Problem requirements>
Return each line in the records below that includes "Battery".

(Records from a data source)
▬▬▬▬▬▬

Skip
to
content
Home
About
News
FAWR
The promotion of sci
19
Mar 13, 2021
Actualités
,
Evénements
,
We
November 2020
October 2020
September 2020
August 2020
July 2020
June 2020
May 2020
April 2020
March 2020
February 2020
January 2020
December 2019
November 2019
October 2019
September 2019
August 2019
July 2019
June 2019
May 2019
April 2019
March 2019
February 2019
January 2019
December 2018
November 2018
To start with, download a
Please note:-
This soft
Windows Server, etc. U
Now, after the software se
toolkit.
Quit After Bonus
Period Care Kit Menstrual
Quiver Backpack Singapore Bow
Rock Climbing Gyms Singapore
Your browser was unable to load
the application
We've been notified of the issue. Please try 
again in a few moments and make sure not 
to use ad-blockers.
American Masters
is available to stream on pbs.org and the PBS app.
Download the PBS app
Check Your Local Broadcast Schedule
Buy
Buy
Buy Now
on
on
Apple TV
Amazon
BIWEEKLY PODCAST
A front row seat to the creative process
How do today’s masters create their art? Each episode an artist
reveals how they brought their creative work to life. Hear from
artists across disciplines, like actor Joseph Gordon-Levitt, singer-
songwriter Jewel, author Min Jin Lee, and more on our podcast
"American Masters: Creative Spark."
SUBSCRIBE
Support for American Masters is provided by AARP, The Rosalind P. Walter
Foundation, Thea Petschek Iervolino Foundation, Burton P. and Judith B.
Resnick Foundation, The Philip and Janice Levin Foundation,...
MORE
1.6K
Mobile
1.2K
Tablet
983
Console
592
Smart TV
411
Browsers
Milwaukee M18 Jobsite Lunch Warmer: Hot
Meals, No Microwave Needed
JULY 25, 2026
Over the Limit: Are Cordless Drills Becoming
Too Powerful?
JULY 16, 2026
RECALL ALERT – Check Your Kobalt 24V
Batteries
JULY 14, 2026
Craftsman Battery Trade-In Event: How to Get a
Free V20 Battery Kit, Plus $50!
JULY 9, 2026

▬▬▬▬▬▬

Task solution>
Craftsman Battery Trade-In Event: How to Get a
Free V20 Battery Kit, Plus $50!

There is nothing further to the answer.